20 November 2017
So you own a good business that you manage well and is growing organically. Congratulations!
If you want to move your business onto another level, even with all the current political and economic uncertainty, now may be a good time to think about acquiring a competitor or making a strategic acquisition.
One of the first things you need to be certain of is that you have the funding and the management strength to handle an acquisition. This could mean looking into your capital structure and the debt/equity ratio in your business to be certain that you have the liquidity needed for a successful acquisition.
You also need to be certain you have a management team able to take on all detailed work necessary when making an acquisition. The management team can of course be supplemented by external advisers.
You need to think about your competitive position and future objectives so you are clear about what you are trying to achieve through an acquisition. Are you looking to increase market share, enter new markets, acquire new products or processes, benefit from economies of scale or eliminate a competitor?
Once you’ve decided what you want to achieve from going down the acquisition route you need to identify suitable targets. What should you look for? Post-acquisition integration and how you will deal with the organisational and operational challenges that may arise has to be a consideration. Are there key people in the target that you would want to retain in the enlarged business?
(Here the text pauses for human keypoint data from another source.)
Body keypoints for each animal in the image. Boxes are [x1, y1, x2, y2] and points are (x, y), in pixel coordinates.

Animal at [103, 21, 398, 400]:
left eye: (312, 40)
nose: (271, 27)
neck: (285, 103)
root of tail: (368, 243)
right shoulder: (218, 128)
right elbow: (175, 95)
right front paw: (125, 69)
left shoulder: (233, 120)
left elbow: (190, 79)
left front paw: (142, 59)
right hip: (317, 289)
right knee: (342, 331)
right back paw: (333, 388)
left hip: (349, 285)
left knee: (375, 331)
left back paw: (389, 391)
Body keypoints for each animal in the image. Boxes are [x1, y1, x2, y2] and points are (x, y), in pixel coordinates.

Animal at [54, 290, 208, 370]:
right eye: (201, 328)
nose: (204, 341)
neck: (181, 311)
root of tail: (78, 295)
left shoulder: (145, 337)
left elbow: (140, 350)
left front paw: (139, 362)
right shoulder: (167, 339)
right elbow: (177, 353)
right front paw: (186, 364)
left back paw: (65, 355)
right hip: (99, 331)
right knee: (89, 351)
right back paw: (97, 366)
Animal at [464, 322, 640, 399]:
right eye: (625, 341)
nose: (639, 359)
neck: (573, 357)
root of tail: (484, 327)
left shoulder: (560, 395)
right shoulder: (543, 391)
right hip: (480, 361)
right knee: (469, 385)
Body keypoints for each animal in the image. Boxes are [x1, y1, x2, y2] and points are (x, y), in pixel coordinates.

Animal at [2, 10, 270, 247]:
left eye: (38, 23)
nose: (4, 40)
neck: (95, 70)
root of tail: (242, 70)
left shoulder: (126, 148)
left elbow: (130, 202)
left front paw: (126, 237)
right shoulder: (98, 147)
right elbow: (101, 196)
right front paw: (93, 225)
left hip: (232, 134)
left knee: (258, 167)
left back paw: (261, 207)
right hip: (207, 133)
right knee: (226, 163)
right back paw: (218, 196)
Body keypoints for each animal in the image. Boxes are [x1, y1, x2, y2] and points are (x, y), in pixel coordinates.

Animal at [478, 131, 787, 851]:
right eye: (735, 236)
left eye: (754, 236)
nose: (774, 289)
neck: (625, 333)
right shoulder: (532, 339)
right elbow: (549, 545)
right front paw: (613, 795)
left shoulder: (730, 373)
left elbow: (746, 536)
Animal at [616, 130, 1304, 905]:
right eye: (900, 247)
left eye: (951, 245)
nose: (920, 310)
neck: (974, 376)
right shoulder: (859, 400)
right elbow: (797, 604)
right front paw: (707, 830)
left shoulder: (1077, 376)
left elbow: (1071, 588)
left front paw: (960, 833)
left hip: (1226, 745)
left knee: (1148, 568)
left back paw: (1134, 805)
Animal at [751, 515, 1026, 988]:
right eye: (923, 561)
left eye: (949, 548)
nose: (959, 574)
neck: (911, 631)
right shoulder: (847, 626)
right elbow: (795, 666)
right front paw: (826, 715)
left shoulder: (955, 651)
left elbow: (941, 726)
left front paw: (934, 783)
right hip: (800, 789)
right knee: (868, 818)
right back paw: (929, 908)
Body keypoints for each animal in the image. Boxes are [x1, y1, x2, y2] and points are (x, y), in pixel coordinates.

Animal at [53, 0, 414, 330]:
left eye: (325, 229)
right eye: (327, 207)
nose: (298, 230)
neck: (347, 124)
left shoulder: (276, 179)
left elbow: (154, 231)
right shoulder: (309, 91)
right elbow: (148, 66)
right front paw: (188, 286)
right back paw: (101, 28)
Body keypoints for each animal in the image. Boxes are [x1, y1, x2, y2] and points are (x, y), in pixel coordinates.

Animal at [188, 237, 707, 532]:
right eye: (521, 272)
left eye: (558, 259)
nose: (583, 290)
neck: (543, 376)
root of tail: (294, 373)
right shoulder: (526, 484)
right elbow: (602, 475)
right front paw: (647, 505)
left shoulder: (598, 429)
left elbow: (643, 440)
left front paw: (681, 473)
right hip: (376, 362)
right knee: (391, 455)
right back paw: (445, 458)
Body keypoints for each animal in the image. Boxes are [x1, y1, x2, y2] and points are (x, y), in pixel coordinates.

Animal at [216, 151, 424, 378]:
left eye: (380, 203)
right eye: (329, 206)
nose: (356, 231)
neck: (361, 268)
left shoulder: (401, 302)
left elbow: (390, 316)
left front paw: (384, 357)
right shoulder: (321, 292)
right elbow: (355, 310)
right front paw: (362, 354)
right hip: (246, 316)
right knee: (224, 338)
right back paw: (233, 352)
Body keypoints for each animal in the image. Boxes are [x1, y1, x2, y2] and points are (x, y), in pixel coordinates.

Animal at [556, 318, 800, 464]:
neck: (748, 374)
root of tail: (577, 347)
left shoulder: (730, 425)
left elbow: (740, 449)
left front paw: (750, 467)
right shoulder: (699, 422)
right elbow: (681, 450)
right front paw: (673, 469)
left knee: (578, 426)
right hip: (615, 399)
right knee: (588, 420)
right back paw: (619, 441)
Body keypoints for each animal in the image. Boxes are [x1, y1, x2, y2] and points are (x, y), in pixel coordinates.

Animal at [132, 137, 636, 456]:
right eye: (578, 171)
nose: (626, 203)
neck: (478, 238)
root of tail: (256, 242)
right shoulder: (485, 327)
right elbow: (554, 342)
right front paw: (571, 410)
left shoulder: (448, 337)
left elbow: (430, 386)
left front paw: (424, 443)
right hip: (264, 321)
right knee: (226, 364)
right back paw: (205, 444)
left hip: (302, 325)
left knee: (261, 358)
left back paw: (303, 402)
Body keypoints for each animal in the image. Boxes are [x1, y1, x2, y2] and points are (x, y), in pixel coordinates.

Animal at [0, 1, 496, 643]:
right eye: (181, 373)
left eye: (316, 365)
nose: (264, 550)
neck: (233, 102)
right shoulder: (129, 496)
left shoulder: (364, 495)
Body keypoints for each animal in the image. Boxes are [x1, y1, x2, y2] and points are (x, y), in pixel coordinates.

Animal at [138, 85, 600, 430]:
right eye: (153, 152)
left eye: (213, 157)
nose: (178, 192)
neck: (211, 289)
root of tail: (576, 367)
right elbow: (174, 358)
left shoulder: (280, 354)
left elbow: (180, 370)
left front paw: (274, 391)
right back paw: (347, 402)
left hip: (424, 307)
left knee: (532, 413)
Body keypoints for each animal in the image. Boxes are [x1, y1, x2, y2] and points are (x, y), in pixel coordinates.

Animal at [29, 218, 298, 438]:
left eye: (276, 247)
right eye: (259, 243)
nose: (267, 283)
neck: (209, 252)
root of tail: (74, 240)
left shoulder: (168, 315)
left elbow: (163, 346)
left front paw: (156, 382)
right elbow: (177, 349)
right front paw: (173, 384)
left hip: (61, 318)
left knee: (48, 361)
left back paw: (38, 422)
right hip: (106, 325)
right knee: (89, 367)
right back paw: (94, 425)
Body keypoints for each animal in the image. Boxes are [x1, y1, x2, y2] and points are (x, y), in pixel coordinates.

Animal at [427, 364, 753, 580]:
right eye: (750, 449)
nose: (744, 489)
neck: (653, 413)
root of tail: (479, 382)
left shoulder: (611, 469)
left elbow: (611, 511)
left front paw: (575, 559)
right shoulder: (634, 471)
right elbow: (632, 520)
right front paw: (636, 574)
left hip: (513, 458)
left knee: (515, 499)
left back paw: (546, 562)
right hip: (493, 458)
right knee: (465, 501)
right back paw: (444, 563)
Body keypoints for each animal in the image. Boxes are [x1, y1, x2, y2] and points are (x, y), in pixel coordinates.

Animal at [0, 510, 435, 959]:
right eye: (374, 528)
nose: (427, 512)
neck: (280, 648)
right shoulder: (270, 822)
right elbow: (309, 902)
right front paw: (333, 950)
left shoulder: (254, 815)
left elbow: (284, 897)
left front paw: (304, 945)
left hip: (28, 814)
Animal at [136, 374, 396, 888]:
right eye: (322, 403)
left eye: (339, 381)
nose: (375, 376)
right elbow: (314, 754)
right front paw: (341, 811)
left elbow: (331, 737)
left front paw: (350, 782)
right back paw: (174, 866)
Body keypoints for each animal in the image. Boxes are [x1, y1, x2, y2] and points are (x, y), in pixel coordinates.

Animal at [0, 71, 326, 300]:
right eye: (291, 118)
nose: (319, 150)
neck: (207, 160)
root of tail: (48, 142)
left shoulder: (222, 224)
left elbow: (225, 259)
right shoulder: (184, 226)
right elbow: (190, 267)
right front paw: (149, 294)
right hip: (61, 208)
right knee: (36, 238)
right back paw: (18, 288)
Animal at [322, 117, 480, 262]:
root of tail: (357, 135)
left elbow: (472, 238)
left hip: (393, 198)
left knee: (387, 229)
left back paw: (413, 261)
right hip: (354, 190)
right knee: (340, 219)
Are there different revenue and cost models that will work in a larger business?
Once you’ve identified potential targets and even got as far as negotiating heads of terms you will then need to undertake due diligence on the target. Due diligence requires getting the answers to lots of questions that the buyer should ask. It encompasses a range of subjects including detailed reviews of financial, legal, commercial, human resources, management, pensions, taxation, environmental, IT, technical and intellectual property factors that may all be present in any target company. Outside advisers are usually best able to carry out this detailed work, and that also gives you a second and perhaps more impartial view of the target.
You will need a transition team to plan for the integration of the target; they will have to consider operations, processes and culture of the two businesses. It is essential to communicate with employees in the two businesses so that a clear message is conveyed, and to also set milestones and targets to monitor progress towards key objectives.
Acquiring another business will be a lot of hard work; but the benefits can be tremendous.